ページ =>
++++++++

まず、相談員はご本人やご家族の方のお話を共感的に傾聴する必要があります。この点は相談員の方の教育過程においてどこかで強調されていたと思われます。ご本人やご家族は、ひきこもり事態に由来する諸問題のために概ね疲弊されています。相談員の方が協力的な態度を少しでも欠かすようなこと、またご本人やご家族に寄り添った話の受け止めができないことがあれば、ご本人やご家族をさらに疲弊させてしまうことになりかねません。だから、話をどのように聞くべきなのか、という段階で一つのポイントがあります。
次に、矛盾するようですが、相談員の方は、ご本人やご家族の話を鵜呑みにしてはいけません。例えば、ご本人やご家族が客観的な事実に反することを述べている場合や、社会通念に著しく反することを期待している場合は、相談員の方がそういった相談者の態度に心理的にコミットしてしまうことには問題があります。相談員は相談員として、相談者とは心の距離が取れている必要があります。

++++++++

記録の抜粋 =>
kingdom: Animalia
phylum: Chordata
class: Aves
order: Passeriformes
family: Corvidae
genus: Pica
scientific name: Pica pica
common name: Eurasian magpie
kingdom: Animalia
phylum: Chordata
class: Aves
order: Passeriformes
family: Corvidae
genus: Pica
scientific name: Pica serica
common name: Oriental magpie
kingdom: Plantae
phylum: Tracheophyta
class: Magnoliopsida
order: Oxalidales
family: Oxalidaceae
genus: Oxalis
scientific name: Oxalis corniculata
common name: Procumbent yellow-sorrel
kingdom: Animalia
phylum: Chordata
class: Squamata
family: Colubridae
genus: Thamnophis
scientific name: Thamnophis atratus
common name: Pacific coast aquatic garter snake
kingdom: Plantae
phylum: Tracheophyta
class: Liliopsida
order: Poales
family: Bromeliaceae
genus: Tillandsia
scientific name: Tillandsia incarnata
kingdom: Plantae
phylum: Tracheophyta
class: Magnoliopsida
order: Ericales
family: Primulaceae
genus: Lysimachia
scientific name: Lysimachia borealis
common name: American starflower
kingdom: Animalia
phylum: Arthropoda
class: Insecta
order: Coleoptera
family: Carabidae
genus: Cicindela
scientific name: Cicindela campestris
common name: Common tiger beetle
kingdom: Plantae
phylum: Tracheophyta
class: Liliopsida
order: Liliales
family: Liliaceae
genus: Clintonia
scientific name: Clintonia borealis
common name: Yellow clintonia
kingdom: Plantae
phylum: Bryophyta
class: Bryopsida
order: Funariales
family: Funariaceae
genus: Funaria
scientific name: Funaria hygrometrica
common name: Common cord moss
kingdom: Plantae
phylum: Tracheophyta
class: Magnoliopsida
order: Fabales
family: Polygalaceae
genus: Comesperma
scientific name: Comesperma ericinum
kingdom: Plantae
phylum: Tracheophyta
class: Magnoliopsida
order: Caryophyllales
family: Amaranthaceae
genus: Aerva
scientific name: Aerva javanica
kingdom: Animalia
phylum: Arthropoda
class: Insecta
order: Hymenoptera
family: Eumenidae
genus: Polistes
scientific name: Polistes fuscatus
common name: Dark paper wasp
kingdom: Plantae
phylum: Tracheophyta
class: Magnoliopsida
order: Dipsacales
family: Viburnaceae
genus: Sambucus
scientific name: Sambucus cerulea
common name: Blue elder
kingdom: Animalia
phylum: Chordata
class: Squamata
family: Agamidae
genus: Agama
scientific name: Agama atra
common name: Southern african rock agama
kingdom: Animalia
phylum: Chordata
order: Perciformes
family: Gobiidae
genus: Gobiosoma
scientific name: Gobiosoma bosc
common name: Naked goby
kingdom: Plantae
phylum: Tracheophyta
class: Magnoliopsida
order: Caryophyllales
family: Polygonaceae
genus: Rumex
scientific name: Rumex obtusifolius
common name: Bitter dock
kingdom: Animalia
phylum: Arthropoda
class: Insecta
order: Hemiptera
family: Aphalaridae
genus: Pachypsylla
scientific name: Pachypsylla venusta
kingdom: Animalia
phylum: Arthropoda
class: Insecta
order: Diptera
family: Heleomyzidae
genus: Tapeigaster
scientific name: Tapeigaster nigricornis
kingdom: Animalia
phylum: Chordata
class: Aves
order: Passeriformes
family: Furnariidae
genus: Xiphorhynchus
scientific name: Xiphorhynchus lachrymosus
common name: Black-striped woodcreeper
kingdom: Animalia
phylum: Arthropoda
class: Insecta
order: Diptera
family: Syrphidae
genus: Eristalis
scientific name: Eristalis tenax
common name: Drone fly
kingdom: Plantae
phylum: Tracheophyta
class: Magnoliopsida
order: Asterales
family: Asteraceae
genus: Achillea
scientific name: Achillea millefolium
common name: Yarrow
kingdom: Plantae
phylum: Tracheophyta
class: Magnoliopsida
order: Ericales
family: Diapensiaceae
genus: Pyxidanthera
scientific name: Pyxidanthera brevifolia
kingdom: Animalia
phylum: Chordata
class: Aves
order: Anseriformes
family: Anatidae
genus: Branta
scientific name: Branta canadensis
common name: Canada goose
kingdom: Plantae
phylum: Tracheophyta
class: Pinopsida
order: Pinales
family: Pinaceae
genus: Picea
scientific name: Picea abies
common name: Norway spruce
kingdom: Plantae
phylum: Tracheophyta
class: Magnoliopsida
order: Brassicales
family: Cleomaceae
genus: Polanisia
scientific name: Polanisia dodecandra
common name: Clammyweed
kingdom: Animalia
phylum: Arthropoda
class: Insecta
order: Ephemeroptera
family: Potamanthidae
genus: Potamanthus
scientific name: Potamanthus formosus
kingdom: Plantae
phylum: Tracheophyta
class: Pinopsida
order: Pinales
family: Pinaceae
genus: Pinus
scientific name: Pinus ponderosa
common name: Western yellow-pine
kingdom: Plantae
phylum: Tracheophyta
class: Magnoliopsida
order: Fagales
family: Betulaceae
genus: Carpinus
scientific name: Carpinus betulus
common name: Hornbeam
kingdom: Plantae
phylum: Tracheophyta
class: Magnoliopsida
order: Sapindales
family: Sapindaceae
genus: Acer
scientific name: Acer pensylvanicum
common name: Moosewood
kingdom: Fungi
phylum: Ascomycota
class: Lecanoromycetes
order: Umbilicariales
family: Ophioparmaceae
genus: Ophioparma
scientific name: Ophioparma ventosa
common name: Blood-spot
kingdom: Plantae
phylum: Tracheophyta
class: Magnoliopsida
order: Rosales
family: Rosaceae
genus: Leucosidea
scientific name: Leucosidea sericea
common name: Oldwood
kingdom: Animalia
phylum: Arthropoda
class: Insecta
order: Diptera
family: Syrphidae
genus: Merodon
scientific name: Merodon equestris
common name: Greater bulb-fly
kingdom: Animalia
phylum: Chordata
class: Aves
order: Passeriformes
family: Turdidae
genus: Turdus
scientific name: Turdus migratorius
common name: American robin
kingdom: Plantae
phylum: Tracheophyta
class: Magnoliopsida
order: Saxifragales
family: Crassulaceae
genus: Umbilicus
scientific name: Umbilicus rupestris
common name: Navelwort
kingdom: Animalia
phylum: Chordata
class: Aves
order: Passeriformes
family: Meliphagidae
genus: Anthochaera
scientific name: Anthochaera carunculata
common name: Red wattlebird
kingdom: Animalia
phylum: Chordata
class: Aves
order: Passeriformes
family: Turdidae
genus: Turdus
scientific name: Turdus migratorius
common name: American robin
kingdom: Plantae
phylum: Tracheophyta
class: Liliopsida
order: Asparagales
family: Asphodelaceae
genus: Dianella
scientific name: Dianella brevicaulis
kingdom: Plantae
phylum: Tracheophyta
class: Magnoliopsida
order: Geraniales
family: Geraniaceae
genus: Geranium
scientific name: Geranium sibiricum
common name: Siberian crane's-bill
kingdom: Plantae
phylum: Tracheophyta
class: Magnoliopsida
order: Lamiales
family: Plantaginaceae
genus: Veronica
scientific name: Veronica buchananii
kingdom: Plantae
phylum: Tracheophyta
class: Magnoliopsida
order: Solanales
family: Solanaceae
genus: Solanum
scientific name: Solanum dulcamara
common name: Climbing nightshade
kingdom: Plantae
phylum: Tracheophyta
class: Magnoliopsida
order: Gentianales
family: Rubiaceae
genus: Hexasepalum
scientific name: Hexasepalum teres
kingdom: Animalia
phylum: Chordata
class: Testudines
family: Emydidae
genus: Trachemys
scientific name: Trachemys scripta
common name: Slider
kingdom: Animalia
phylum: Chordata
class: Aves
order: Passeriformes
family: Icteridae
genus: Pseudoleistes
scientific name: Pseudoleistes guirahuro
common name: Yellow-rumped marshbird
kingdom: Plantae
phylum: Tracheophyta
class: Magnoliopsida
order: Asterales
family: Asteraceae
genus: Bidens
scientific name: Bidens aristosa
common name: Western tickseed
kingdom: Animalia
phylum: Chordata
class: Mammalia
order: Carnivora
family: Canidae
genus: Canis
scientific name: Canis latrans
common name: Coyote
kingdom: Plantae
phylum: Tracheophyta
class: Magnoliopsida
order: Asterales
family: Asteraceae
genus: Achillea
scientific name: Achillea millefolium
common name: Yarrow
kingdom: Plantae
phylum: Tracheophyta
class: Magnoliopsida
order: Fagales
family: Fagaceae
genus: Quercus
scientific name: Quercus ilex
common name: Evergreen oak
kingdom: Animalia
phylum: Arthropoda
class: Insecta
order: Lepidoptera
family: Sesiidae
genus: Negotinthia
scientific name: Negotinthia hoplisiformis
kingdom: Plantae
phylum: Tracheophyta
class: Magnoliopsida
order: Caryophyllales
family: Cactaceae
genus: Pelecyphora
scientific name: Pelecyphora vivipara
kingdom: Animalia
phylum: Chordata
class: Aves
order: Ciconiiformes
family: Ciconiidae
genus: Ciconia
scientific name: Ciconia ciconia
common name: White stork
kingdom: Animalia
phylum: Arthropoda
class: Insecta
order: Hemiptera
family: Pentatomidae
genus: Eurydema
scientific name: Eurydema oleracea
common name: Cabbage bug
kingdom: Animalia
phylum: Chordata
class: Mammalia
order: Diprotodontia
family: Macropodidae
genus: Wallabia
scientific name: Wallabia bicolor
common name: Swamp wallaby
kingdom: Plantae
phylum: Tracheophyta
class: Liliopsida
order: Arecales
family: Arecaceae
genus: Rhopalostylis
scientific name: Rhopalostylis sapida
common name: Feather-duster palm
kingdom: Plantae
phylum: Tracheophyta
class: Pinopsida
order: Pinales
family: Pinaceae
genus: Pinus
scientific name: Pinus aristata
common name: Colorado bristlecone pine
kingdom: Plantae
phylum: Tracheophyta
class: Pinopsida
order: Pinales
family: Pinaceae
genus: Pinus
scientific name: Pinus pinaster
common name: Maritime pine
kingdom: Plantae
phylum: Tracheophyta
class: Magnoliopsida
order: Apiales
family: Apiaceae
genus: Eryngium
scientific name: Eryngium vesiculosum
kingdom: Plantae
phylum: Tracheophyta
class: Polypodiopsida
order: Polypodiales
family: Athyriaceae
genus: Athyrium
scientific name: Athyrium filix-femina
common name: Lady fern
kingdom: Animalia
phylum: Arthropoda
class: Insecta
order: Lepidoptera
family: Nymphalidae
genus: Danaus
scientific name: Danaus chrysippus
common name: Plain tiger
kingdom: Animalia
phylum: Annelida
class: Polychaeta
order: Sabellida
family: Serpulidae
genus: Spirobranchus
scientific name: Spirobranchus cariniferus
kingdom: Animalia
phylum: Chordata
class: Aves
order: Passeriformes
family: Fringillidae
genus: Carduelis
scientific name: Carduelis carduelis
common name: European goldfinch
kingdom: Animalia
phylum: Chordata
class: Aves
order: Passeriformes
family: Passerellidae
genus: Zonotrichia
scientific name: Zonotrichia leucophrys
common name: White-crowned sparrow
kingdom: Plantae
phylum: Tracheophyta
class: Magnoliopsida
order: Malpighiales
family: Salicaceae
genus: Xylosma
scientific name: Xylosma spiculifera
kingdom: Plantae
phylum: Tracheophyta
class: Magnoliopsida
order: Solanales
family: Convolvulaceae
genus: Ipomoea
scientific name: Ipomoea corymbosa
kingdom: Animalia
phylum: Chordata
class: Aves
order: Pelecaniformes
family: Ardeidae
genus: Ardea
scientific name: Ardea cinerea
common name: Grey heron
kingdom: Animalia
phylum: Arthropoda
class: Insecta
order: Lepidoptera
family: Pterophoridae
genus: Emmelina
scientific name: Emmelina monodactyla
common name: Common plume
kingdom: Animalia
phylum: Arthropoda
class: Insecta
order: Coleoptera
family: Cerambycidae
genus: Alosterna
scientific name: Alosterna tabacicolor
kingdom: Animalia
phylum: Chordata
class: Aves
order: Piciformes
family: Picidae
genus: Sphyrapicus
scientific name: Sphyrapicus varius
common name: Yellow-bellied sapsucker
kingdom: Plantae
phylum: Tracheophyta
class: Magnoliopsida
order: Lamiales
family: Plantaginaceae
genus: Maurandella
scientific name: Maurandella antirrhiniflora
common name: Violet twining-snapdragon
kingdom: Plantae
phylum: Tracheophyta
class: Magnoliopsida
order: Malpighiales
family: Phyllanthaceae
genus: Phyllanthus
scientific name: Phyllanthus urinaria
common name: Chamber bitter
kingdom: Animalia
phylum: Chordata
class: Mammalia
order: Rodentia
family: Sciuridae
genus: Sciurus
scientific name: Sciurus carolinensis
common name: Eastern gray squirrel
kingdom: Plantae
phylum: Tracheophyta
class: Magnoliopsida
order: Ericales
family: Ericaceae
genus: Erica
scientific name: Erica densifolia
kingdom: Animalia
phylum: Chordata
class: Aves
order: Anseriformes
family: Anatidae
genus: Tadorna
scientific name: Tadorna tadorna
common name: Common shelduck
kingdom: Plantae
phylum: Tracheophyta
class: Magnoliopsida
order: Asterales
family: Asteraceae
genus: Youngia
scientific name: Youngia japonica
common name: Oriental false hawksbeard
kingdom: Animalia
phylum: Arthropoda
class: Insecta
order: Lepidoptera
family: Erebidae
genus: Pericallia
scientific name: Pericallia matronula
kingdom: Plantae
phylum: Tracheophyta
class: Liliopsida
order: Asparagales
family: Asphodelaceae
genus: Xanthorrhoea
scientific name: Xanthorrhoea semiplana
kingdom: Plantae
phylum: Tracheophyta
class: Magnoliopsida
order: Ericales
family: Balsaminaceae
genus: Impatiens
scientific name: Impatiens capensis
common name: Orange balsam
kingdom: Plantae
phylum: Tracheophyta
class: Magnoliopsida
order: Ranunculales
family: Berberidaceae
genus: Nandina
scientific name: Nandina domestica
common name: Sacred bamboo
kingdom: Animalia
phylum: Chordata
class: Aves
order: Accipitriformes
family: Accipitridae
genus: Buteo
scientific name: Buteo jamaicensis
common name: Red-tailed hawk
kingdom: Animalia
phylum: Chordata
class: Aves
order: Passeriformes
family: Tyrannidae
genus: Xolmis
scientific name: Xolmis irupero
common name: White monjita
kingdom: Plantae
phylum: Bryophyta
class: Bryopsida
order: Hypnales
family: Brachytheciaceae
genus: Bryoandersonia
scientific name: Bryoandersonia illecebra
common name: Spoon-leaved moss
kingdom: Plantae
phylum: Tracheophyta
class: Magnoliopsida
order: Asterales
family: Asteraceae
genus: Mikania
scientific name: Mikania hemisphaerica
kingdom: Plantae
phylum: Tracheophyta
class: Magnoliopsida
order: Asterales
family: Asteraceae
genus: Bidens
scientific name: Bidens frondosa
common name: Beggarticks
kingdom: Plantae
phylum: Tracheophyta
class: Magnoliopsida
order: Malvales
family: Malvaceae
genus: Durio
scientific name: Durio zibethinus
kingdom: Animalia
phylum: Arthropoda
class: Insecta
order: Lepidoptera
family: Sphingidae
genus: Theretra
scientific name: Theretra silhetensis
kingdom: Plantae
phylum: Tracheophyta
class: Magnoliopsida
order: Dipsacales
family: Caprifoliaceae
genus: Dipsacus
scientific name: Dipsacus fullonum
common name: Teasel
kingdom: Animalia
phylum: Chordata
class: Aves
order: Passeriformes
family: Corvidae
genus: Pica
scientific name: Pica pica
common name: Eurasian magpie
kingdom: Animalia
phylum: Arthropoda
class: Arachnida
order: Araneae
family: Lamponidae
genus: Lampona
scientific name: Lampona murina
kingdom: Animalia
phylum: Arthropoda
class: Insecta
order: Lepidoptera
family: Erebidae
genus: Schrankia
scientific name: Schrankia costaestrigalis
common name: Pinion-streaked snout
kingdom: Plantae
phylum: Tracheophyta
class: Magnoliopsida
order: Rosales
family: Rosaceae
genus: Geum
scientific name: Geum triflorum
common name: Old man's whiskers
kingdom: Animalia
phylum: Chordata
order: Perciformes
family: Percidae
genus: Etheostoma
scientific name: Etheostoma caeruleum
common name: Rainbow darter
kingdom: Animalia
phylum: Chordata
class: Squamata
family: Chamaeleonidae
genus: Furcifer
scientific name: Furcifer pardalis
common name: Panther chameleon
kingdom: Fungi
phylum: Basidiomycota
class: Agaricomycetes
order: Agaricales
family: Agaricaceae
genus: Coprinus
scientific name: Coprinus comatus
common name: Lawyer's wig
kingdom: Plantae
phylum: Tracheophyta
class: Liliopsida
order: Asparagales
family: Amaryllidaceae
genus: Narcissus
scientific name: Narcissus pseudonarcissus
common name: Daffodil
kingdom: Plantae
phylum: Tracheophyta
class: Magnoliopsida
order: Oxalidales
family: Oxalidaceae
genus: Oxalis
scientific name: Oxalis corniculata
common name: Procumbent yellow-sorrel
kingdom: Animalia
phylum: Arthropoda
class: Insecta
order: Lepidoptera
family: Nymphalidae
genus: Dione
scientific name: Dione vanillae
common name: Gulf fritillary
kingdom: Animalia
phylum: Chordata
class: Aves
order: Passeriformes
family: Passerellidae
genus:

++++++++

課題の内容 =>
ページのうち、「次に、矛盾するようですが、相」から「が取れている必要があります。」までの箇所をそのまま引用する。 記録はここでは何の役割も持たない。

解答 =>
次に、矛盾するようですが、相談員の方は、ご本人やご家族の話を鵜呑みにしてはいけません。例えば、ご本人やご家族が客観的な事実に反することを述べている場合や、社会通念に著しく反することを期待している場合は、相談員の方がそういった相談者の態度に心理的にコミットしてしまうことには問題があります。相談員は相談員として、相談者とは心の距離が取れている必要があります。